See you on the mat soon
Friends
Brian


----------



## Yari (Jul 18, 2003)

> _Originally posted by kilo _
> *I train under John Usher in Karl Geis Aikido who trained under Tomiki Sensei. *




Tomiki I only know by books, and articles.

Could you elaborate on John Ushers's AIkido? I would love to hear about it!

/Yari


----------



## Yari (Jul 18, 2003)

> _Originally posted by Brian _
> *If you are going to the Aiki expo in Las Vegas this year George will be having a workshop there.
> See you on the mat soon
> Friends
> Brian *




Oh, I loved to go. But as a recently fther of a daughter, and no mopney for vacation. I can't. I live in Denmark/Scandinavia and the expens to travel to the States would just be too great. 

But maybe some day, love to meet som new people!!!

/Yari


----------



## kilo (Jul 18, 2003)

Heres a web site. http://www.karlgeis.com and www.msstate.edu/org/aikido/index.html.  Hope this helps.


----------



## Yari (Jul 19, 2003)

> _Originally posted by kilo _
> *Heres a web site. http://www.karlgeis.com and www.msstate.edu/org/aikido/index.html.  Hope this helps. *



Thanks

/Yari


----------



## Shogun (May 6, 2005)

studied Ideta ryu Bujutsu and Shin ryu Aikido under reverend Koichi Barrish of Tsubaki Kannagara Jinja


----------



## RichK (Jul 22, 2005)

Studied under Saotome Sensei and seminars with Ikeda, Yamada and Waite.


----------



## Korppi76 (Aug 11, 2005)

Now mainly under Endo sensei, Kobayashi sensei and Igarashi sensei.
Also some times I visit Sugawara sensei's seminars as well as Tissier sensei's seminars.


----------



## charyuop (Apr 1, 2008)

I hadn't seen this poll before.
I study under Doug Hanson Sensei belonging to the ASU (Aikido School of Ueshiba) federation.


----------



## MarkBarlow (Apr 1, 2008)

My initial training was with Karl Geis in the mid 70s.  After reaching Nidan, I began training with Toshiaki Takikawa and our Dojo hosted Tetsuro Nariyama for a couple of week-long visits.  While I've trained informally in Yoshinkan, my Aikido core has all been Tomiki/Shodokan.


----------



## morph4me (Apr 1, 2008)

I started with Sensei Walter Kopitov and then studied with Shihan Richard Bowe and am now training with Sensei Earl Layumas.


----------



## theletch1 (Apr 1, 2008)

I train under Sensei Rick McCraw who trained under the direction of Sensei Robert B. MacEwen jr.  I've had the chance to train under sensei MacEwen and enjoyed it.  Also had the chance to train under Morph for a day.:ultracool  Those of us that are spouting names that you've never heard of are from the NGA lineage.  Our style is probably most like shodokan or Tomiki styles of aikido that follow the Ueshiba lineage.


----------



## charyuop (Apr 2, 2008)

theletch1 said:


> I train under Sensei Rick McCraw who trained under the direction of Sensei Robert B. MacEwen jr.

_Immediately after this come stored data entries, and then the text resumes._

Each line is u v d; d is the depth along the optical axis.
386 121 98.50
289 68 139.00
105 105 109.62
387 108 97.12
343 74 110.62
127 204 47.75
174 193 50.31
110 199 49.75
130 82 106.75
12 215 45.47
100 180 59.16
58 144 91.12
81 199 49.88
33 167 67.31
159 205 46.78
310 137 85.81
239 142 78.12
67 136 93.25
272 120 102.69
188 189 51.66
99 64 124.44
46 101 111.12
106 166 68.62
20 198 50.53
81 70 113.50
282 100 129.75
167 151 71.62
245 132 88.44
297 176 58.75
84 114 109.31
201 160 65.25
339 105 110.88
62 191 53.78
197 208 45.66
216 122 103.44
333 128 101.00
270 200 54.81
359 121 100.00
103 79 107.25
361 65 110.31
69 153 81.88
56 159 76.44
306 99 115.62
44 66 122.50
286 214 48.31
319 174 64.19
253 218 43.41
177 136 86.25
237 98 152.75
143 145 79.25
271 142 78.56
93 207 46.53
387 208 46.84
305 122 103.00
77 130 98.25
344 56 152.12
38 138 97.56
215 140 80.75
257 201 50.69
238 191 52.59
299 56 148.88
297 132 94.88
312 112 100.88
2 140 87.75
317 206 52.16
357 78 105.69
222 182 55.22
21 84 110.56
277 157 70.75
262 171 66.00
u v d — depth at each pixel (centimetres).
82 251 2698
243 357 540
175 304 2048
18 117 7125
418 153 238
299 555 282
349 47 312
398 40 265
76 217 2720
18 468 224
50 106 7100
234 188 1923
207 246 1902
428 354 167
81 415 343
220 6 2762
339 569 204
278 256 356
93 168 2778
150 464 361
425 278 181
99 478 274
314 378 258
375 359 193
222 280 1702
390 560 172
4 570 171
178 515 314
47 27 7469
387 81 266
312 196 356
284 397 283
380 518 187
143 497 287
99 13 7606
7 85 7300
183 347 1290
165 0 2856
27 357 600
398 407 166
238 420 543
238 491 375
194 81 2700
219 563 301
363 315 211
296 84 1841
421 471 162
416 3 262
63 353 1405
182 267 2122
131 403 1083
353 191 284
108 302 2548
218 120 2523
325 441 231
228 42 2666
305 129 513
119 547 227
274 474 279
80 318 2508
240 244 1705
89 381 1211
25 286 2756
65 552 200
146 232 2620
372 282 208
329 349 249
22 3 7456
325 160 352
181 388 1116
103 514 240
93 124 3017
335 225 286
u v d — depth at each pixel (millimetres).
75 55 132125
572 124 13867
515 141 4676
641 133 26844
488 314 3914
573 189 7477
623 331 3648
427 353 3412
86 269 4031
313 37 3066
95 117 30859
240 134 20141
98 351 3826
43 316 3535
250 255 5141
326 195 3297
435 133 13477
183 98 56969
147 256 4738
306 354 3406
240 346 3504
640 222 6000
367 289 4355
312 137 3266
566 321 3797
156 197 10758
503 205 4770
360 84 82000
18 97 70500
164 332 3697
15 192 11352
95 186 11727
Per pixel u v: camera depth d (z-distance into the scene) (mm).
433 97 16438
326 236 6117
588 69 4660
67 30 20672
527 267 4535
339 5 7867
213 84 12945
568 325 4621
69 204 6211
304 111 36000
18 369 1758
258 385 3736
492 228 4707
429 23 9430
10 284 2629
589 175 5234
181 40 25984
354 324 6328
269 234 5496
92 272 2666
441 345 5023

I've had the chance to train under sensei MacEwen and enjoyed it. Also had the chance to train under Morph for a day.:ultracool Those of us that are spouting names that you've never heard of are from the NGA lineage. Our style is probably most like shodokan or Tomiki styles of aikido that follow the Ueshiba lineage.


 
I don't know all the Sensei in the world (on the contrary, maybe I can count the ones I know on my fingers). So not only the ones you name are unknown to me LOL.


----------



## theletch1 (Apr 3, 2008)

charyuop said:


> I don't know all the Sensei in the world (on the contrary, maybe I can count the ones I know on my fingers). So not only the ones you name are unknown to me LOL.


You and me both, my aiki brother!  The point I was getting at was more along the lines that the NGA guys wouldn't be anywhere along the continuum of the instructors listed in the poll except in the "other" category.  Not surprising since NGA makes up a very small subsection of the aiki arts.  Having said that I'll say this:  I've been on other boards where I was told, point blank, that since I was NGA I wasn't welcome by the other aikido-ka.  I've never had that problem here.  There was a time, couple of years ago, where we had a lively debate going between myself and a couple of hombu stylist but, thanks to the general attitude of the board the debate was always respectful and both parties wound up gaining a lot of respect for each other.  Love the aiki you're doing but never dismiss someone elses flavor.:ubercool:


----------



## citom (Apr 23, 2008)

I've practiced under senior students of Nishio Sensei (never got to meet him, unfortunately), and personally under Kanetsuka Sensei (took ukemi from him), Yasuo Kobayashi Sensei and his son Hiroaki. I have not practiced with Ikeda Sensei, but with his senior, Saotome Sensei.


----------



## charyuop (Apr 23, 2008)

citom said:


> I have not practiced with Ikeda Sensei, but with his senior, Saotome Sensei.


 
I admit I have a little bit on envy there hee hee even if not properly Aikido-like.


----------